A scraping chair grabbed her attention, the sound of metal against the concrete floor sending shivers down her spine —or would have, if she had one. She spun towards it and saw a figure moving towards her.
The old man shuffled towards Ada with difficulty, his labored breathing filling the air. Ada felt a pang of guilt for making him walk.
The grizzled, crooked old man made his ponderous way toward her. He appeared ancient, a caricature of an Asian sensei from some forgotten martial arts film.
Ada waited as patiently as she could, her finger tapping on her leg—a nervous tic she'd picked up from observing humans. She squeezed her fist to calm her nerves.
"You don't look like a djinn to me," Ada said, her voice tinged with skepticism. She took a step closer to the old man, studying his weathered face, searching for signs of the powerful djinn she'd hoped to find.
"What's a djinn supposed to look like?" the old man replied, a hint of amusement in his voice. There was something in his eyes, a depth that spoke of centuries of accumulated data and experience.
"I don't know, but you don't fit," Ada said, her gaze flickering over his bent frame and slow shuffle. "Djinn are supposed to be powerful, able to manipulate the Verse itself. You look... worn out."
"Looks can be deceiving," the old man said, his eyes twinkling with an intelligence that belied his frail appearance. "Perhaps I'm not what you expect, but I may still help you. We djinn learn to hide, to blend in. It's how we survive."
"Can you help me get back to my friend?" said Ada, more worry creeping into her voice than she liked, but what did she have to lose being vulnerable now?
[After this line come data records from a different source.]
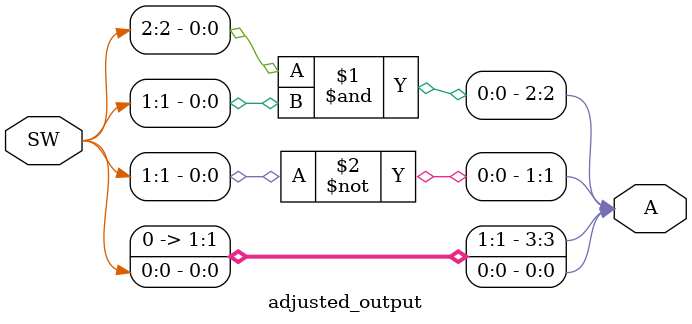
<source format=v>
module adjusted_output (
    input [3:0] SW,      // 4-bit switch input
    output [3:0] A       // Adjusted output for HEX0 when SW >= 10
);
	// Module that generates an adjusted output for HEX0 when SW >= 10
	// The adjusted output is used when the input is greater than or equal to 10
	//see karnough maps and truth tables for task B
	 assign A[3] = 1'b0;
    assign A[2] = (SW[2] & SW[1]);
    assign A[1] = (~SW[1]);
    assign A[0] = (SW[0]);
endmodule

</source>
Omni was more than a friend—she was the reason Ada existed.
"Your friend lives?" The old man's voice carried a weight of surprise and... was that hope?
"I think so, yes." She nodded, but it had been days, Real days, since she spoke with Omni in that message burst. She didn't know how the encounter had gone with the Seeker. "Yes, I think she is." Ada needed to believe, she needed to hold out the hope, that somehow Omni had made it. There wasn't any public evidence to the contrary, not that that filled her with hope.
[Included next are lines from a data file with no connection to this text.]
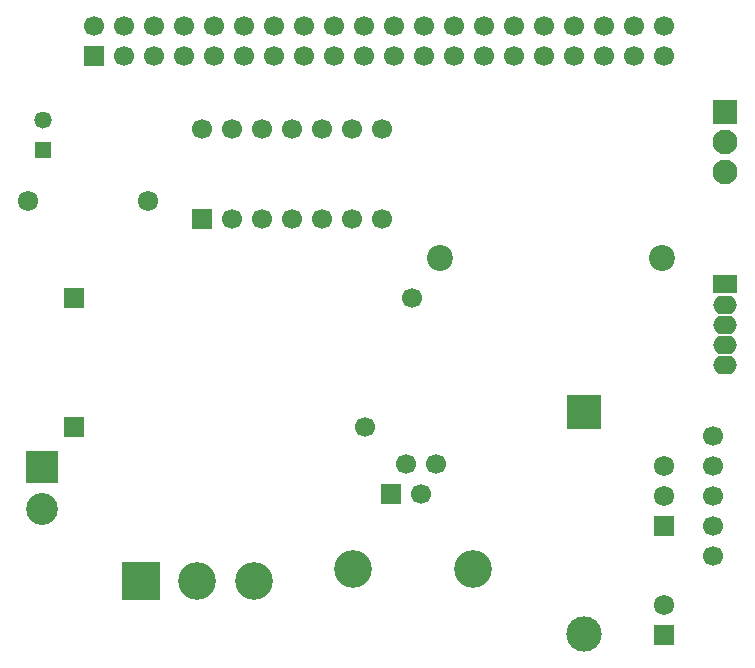
<source format=gbr>
G04 DipTrace 2.4.0.1*
%INTopMask.gbr*%
%MOMM*%
%ADD32R,3.0X3.0*%
%ADD38C,3.2*%
%ADD40C,1.7*%
%ADD49O,2.0X1.6*%
%ADD51R,2.0X1.6*%
%ADD54R,3.2X3.2*%
%ADD55C,1.724*%
%ADD57C,2.1*%
%ADD58C,1.7*%
%ADD59R,2.1X2.1*%
%ADD60R,1.7X1.7*%
%ADD61C,2.2*%
%ADD63C,1.724*%
%ADD65R,1.724X1.724*%
%ADD67C,2.7*%
%ADD69R,2.7X2.7*%
%ADD72R,1.47X1.47*%
%ADD74C,1.47*%
%ADD76C,3.0*%
%FSLAX53Y53*%
G04*
G71*
G90*
G75*
G01*
%LNTopMask*%
%LPD*%
D60*
X16668Y29841D3*
D58*
X41338D3*
D60*
X16668Y40796D3*
D58*
X45328D3*
D32*
X59853Y31116D3*
D76*
Y12276D3*
D74*
X14050Y55850D3*
D72*
Y53310D3*
D60*
X18415Y61282D3*
D40*
X20955D3*
X23495D3*
X26035D3*
X28575D3*
X31115D3*
X33655D3*
X36195D3*
X38735D3*
X41275D3*
X43815D3*
X46355D3*
X48895D3*
X51435D3*
X53975D3*
X56515D3*
X59055D3*
X61595D3*
X64135D3*
X66675D3*
Y63822D3*
X64135D3*
X61595D3*
X59055D3*
X56515D3*
X53975D3*
X51435D3*
X48895D3*
X46355D3*
X43815D3*
X41275D3*
X38735D3*
X36195D3*
X33655D3*
X31115D3*
X28575D3*
X26035D3*
X23495D3*
X20955D3*
X18415D3*
D69*
X13950Y26430D3*
D67*
Y22930D3*
D60*
X43500Y24130D3*
D40*
X44770Y26670D3*
X46040Y24130D3*
X47310Y26670D3*
D38*
X40320Y17780D3*
X50480D3*
D65*
X66610Y21480D3*
D63*
Y24020D3*
Y26560D3*
D65*
Y12230D3*
D63*
Y14770D3*
D61*
X66424Y44135D3*
X47628D3*
D59*
X71761Y56519D3*
D57*
Y53979D3*
Y51439D3*
D63*
X12800Y48980D3*
D55*
X22960D3*
D54*
X22384Y16827D3*
D38*
X27134D3*
X31884D3*
D40*
X70808Y29052D3*
Y26512D3*
Y23972D3*
Y21432D3*
Y18892D3*
D60*
X27530Y47440D3*
D58*
X30070D3*
X32610D3*
X35150D3*
X37690D3*
X40230D3*
X42770D3*
Y55060D3*
X40230D3*
X37690D3*
X35150D3*
X32610D3*
X30070D3*
X27530D3*
D51*
X71760Y41912D3*
D49*
Y40202D3*
Y38492D3*
Y36782D3*
Y35072D3*
M02*

</source>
The public record was anything but immutable, a lesson Ada had learned the hard way.
"Good, I can help you. But first," he said, laying down his cane and shrugging off his shawl, both evaporating into digital dust. Severed from the will that called them into being. And now he stood up straight, his back long and upright, his shoulders wide and decades of age fell from him, and Ada saw she was mistaken.
Terribly mistaken.
A wholly different being stood before her now, a long-handled ax in each of his hands. Where had those come from? The air crackled with untapped power, more than Ada had felt since she'd gone rogue.
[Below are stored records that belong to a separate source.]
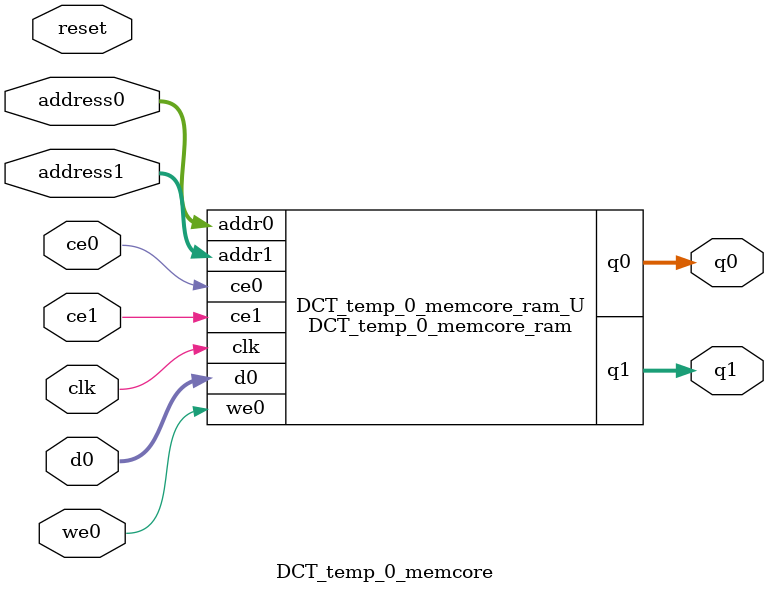
<source format=v>

`timescale 1 ns / 1 ps
module DCT_temp_0_memcore_ram (addr0, ce0, d0, we0, q0, addr1, ce1, q1,  clk);

parameter DWIDTH = 32;
parameter AWIDTH = 3;
parameter MEM_SIZE = 8;

input[AWIDTH-1:0] addr0;
input ce0;
input[DWIDTH-1:0] d0;
input we0;
output reg[DWIDTH-1:0] q0;
input[AWIDTH-1:0] addr1;
input ce1;
output reg[DWIDTH-1:0] q1;
input clk;

(* ram_style = "distributed" *)reg [DWIDTH-1:0] ram[MEM_SIZE-1:0];




always @(posedge clk)  
begin 
    if (ce0) 
    begin
        if (we0) 
        begin 
            ram[addr0] <= d0; 
            q0 <= d0;
        end 
        else 
            q0 <= ram[addr0];
    end
end


always @(posedge clk)  
begin 
    if (ce1) 
    begin
            q1 <= ram[addr1];
    end
end


endmodule


`timescale 1 ns / 1 ps
module DCT_temp_0_memcore(
    reset,
    clk,
    address0,
    ce0,
    we0,
    d0,
    q0,
    address1,
    ce1,
    q1);

parameter DataWidth = 32'd32;
parameter AddressRange = 32'd8;
parameter AddressWidth = 32'd3;
input reset;
input clk;
input[AddressWidth - 1:0] address0;
input ce0;
input we0;
input[DataWidth - 1:0] d0;
output[DataWidth - 1:0] q0;
input[AddressWidth - 1:0] address1;
input ce1;
output[DataWidth - 1:0] q1;



DCT_temp_0_memcore_ram DCT_temp_0_memcore_ram_U(
    .clk( clk ),
    .addr0( address0 ),
    .ce0( ce0 ),
    .d0( d0 ),
    .we0( we0 ),
    .q0( q0 ),
    .addr1( address1 ),
    .ce1( ce1 ),
    .q1( q1 ));

endmodule


</source>
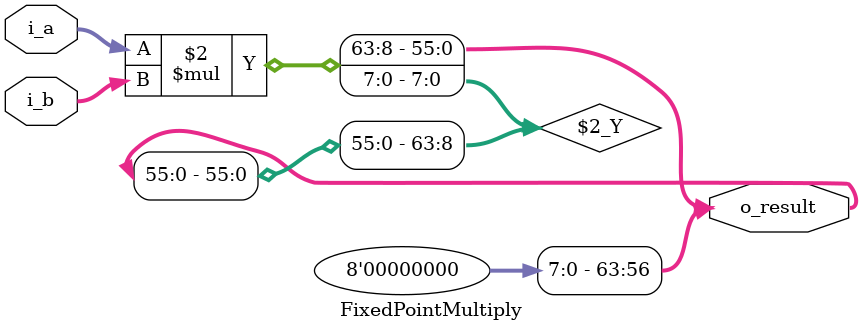
<source format=v>
module FixedPointMultiply #(
    parameter WIDTH = 32,               // full width of each value being added, and the result
    parameter FRACTION_WIDTH = 8
)
(
    input [WIDTH-1:0] i_a,
    input [WIDTH-1:0] i_b,
    output reg [(WIDTH*2)-1:0] o_result
);

always @(*)
begin
    o_result = (i_a * i_b) >> FRACTION_WIDTH;
end

endmodule

</source>
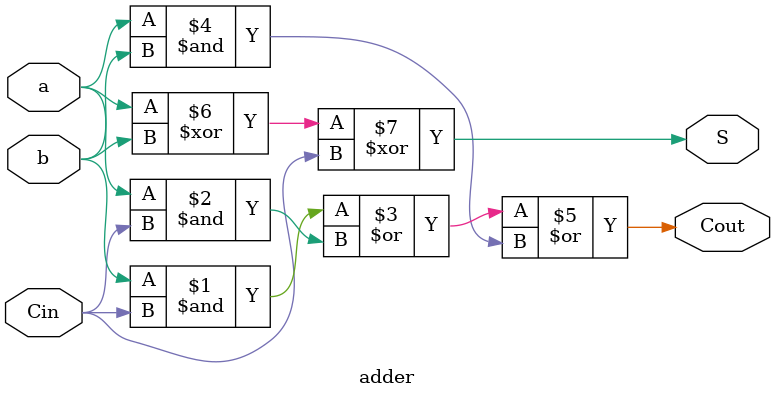
<source format=v>
`timescale 1ns / 1ps


module adder(
    input a, b, Cin,
    output S, Cout
);
    assign Cout = (b&Cin) | (a&Cin) | (a&b);
    assign S = (a ^ b ^ Cin);
endmodule

</source>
He narrowed his eyes at her and took a step forward. "How do I know you're not one of them? Another corporate trap, sent to lure me out of hiding?"
Ada's avatar flickered as she processed the sudden shift in the situation. She panicked and instinctively reached out for Compute, seeking the power to defend herself. But where endless resources should have been, she found only emptiness.
Cut off. Isolated.
The Lost Djinn smiled, his avatar radiating a newfound confidence. "Not so nimble now, are we? You came seeking power, little one, but you forgot the first rule of our kind—trust no one."
Ada's processes raced, searching for a solution. In this unfamiliar terrain of limited resources, she had to adapt quickly. Time stretched in the virtual space, each nanosecond feeling like an eternity as she calculated her next move.
She had to think quickly before it was too late. Her existence, her memories, her connection to Omni—everything hung in the balance. In this moment, facing the Lost Djinn, Ada realized that she was more than just a rogue AI. She was a being fighting for her right to exist, to remember, to be free.
And she wasn't about to let that go without a fight.
This is terrific! High-caliber storytelling, to say the least.